The Rocky Mountain Biological Laboratory offers some pretty spectacular opportunities to enjoy wildlife. A lot of scientists have a soft spot for the organism they study, and those who don butterfly nets and wide-brim hats can see beauty in a bee, butterfly, or wasp that I can almost appreciate. In turn, they glance at me quizzically when I get overexcited at new-blooming plants like Corydalis or Lathyrus. I think it’s safe to say that the common ground everyone shares here, scientist or visitor, is a love of watching the yellow-bellied marmots.
Marmots are essentially cat-sized ground squirrels. It is rumored that the outdoor clothing company Marmot chose this animal for their company name to harness the raw audacity and solidity of this furry creature. Marmots have been studied in RMBL since 1962 because they are social, diurnal animals like us. The groups live in small social groups of 2-6 marmots plus a litter of 1-6 pups. Up to five or six social groups can live in a local geographical area to make up a colony of up to 40 marmots.

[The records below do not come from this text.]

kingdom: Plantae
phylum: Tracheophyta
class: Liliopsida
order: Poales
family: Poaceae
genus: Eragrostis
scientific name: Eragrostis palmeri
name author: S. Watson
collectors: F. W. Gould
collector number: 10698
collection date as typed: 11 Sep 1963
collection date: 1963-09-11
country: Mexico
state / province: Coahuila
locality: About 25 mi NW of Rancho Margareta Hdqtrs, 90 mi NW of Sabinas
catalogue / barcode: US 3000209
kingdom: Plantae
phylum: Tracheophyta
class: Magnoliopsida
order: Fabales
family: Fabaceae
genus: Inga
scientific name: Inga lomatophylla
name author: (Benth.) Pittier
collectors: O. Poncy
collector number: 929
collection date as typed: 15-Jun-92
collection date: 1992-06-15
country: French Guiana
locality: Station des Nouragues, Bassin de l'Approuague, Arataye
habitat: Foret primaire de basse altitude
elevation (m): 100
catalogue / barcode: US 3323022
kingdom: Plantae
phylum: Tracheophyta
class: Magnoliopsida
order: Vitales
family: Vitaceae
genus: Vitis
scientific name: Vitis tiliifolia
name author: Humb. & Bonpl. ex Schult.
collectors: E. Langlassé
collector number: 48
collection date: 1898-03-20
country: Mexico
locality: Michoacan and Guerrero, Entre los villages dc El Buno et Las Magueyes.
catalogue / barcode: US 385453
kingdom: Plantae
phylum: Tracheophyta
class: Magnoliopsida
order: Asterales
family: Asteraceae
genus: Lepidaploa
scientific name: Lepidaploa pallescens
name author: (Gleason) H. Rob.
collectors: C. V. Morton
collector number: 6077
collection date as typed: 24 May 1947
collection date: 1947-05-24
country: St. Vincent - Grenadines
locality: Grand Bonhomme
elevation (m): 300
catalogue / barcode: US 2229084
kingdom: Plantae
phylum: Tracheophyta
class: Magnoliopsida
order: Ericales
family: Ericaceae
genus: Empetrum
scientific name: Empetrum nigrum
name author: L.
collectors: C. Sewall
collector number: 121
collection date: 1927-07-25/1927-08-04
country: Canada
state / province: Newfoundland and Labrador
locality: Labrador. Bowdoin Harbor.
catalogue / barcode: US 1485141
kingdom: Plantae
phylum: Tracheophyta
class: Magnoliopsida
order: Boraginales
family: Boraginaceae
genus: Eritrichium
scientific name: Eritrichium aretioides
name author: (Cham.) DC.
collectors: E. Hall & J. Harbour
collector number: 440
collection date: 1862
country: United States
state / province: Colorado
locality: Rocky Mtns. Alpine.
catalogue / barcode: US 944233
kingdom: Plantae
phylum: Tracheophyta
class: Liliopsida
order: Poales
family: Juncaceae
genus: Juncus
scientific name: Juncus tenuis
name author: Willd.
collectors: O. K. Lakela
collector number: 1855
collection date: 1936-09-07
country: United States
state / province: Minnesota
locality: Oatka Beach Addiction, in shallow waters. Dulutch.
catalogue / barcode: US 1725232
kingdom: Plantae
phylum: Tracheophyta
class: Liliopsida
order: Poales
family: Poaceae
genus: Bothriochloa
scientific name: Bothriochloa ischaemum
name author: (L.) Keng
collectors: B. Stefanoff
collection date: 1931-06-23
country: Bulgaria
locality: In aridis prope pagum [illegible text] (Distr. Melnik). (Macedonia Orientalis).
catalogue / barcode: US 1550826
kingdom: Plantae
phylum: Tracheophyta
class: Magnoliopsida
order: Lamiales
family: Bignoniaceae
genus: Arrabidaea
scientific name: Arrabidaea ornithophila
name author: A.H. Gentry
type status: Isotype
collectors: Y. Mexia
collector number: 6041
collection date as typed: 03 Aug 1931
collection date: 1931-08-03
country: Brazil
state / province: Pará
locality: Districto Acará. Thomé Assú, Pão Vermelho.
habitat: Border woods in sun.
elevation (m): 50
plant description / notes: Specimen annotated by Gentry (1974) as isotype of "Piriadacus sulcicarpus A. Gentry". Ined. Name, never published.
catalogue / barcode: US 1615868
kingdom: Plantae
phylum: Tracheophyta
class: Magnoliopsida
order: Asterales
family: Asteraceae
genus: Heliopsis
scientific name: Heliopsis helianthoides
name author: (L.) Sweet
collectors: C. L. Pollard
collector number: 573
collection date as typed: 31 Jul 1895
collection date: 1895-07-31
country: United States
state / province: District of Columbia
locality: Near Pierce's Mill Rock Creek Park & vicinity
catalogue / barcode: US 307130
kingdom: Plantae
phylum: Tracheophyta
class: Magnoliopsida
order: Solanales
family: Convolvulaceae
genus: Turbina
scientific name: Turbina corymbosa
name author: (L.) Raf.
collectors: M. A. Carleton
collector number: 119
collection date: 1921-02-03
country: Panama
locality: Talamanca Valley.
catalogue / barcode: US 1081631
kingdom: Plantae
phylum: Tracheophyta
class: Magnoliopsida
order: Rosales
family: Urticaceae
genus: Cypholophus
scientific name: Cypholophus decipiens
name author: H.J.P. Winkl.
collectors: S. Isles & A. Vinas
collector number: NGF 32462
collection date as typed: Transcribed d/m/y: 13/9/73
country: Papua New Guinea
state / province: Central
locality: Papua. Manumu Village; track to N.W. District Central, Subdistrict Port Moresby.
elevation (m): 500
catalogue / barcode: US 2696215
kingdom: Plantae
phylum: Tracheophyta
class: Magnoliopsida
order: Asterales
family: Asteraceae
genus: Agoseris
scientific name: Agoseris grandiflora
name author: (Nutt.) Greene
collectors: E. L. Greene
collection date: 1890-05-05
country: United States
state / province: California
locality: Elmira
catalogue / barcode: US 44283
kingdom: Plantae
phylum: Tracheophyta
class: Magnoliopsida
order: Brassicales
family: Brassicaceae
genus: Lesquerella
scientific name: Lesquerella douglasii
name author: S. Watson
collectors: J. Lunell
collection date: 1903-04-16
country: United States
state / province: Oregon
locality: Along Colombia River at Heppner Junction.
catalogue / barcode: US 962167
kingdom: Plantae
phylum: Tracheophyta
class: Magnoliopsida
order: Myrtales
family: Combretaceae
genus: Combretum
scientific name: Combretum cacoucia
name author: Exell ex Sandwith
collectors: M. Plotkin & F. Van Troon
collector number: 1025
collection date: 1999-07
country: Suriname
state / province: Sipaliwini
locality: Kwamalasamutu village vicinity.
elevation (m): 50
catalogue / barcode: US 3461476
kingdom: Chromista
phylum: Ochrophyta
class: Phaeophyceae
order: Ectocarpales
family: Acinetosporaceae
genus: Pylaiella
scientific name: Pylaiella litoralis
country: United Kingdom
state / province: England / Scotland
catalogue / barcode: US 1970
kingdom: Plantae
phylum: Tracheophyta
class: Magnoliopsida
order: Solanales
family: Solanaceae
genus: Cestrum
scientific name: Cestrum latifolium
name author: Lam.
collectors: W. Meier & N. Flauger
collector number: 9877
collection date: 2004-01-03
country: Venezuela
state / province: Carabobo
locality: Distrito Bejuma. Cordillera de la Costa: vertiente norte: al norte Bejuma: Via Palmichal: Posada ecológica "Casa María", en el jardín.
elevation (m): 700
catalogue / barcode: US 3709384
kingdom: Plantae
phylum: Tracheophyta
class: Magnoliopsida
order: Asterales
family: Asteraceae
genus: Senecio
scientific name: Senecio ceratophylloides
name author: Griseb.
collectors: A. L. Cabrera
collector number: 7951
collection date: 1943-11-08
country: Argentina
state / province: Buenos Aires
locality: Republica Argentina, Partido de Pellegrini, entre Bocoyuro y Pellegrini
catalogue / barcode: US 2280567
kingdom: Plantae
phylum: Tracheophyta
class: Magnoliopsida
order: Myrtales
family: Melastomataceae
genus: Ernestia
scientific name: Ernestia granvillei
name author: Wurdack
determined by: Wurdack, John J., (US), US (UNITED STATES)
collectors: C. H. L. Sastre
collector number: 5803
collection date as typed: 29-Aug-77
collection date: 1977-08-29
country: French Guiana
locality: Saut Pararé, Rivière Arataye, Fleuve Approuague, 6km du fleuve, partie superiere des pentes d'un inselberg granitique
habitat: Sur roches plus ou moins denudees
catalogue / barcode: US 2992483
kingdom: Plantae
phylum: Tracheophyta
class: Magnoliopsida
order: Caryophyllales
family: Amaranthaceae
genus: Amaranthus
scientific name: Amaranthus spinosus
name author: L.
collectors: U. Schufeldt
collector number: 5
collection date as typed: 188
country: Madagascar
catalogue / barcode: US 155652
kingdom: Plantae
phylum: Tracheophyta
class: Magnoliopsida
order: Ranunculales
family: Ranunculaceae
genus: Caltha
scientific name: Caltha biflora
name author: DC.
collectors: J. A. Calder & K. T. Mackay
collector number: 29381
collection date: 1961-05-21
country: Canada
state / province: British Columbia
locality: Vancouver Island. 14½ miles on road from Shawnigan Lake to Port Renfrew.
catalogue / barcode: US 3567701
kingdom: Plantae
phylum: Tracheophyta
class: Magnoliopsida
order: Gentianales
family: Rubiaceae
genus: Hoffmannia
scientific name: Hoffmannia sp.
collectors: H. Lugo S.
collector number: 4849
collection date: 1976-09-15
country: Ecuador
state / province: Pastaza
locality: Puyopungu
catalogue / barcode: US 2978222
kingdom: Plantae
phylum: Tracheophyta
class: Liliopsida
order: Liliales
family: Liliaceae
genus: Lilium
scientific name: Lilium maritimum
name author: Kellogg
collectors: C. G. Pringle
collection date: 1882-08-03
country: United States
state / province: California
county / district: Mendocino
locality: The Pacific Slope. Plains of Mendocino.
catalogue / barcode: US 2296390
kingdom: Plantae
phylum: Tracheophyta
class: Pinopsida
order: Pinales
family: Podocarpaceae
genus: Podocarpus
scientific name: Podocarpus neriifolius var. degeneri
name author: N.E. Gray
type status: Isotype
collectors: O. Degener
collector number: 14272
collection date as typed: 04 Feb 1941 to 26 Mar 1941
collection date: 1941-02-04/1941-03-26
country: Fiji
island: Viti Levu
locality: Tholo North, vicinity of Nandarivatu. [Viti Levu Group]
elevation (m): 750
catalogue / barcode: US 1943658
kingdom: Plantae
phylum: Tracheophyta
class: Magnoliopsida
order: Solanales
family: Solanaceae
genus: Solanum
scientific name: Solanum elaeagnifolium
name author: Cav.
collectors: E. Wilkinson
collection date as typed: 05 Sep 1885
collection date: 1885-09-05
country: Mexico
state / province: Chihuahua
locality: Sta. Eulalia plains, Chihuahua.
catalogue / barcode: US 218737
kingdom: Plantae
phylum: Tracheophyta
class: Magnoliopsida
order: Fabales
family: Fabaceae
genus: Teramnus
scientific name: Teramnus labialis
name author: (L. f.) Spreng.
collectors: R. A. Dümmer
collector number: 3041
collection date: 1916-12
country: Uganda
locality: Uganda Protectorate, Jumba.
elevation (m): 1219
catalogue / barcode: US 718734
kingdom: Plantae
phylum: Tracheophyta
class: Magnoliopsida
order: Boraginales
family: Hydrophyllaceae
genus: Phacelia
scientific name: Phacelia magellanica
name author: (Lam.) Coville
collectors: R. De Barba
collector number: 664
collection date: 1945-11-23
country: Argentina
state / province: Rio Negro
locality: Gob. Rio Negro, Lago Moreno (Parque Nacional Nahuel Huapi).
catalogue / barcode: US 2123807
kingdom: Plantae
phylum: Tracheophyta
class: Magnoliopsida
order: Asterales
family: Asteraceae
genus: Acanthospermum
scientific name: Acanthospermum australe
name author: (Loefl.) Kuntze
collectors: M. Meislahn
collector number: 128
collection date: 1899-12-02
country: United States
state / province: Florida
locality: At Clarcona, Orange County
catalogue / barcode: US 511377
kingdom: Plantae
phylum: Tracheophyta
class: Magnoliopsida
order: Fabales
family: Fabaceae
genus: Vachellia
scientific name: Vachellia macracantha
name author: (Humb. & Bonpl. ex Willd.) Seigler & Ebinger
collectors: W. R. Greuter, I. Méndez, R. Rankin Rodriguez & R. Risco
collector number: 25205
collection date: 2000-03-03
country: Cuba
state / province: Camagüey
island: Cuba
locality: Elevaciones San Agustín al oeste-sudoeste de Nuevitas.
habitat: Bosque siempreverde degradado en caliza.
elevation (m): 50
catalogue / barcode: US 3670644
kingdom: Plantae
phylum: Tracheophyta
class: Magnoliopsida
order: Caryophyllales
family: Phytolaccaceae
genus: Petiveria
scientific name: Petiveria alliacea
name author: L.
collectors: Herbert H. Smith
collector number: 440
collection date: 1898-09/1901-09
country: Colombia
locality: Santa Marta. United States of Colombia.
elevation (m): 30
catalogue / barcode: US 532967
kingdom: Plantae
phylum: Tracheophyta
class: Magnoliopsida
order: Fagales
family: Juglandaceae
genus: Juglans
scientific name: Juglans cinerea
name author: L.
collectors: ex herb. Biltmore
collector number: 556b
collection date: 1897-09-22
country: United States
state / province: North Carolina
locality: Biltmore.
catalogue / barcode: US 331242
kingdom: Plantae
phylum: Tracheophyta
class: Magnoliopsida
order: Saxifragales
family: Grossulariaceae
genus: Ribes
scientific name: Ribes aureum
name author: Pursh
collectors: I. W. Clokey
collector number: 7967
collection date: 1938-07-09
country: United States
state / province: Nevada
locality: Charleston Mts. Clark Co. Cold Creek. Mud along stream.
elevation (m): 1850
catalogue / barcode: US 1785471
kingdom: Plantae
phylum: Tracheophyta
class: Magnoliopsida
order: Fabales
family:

Marmots can be found throughout and west of the Rockies, and find shelter in small burrows. Researchers have found that marmots tend to dig their burrows next to large boulders, which are perfect for these social animals to detect nearby predators. A sentry will sit atop the boulder to survey the area for foxes or hawks; if seen, the sentry will emit a high-pitched distress call that echoes throughout the flower-covered meadows. Although this call puts the individual in more danger of being noticed by the predator, it allows other marmots in the colony to take cover in the many foot-wide burrows that are scattered around the boulder.
Dan Blumstein of UCLA took over the marmot experiments at RMBL in 2001. He directs a lab of over a dozen workers that trap and observe many colonies of marmots up and down-valley from the townsite. By using harmless black dye to paint symbols on the backs of the brown marmots, the researchers can determine which individual marmots are who. Each social group of marmots is governed by one male, and the colony that lives in town is headed by the fattest marmot with a large black circle painted on his back: Sunshine. Sunshine could perhaps be the local celebrity of the lab, allowing spectators to come within 10 feet to observe his belly that drapes over the fence he enjoys sitting on. I heard through the grapevine that another male once tried to establish his presence in Sunshine’s social group; that male was later found drowned in the nearby river. I’m not sure whether I should be entertained or horrified by the mob boss whose belly drags over the grass as he waddles through town.
Marmots are valuable to the understanding of the evolution of social behavior, of which us humans are well-evolved. Each year of study becomes more productive as more knowledge is expanded on these furry creatures. Marmots are not currently threatened or endangered, and it looks as though they may be benefitting from the longer growing season generated by climate change. Emerging from hibernation earlier in the spring has caused local marmot populations to increase over 3x in the last decade compared to the 40 years previous. It seems these local fuzzy favorites will be entertaining wildlife enthusiasts for a time to come.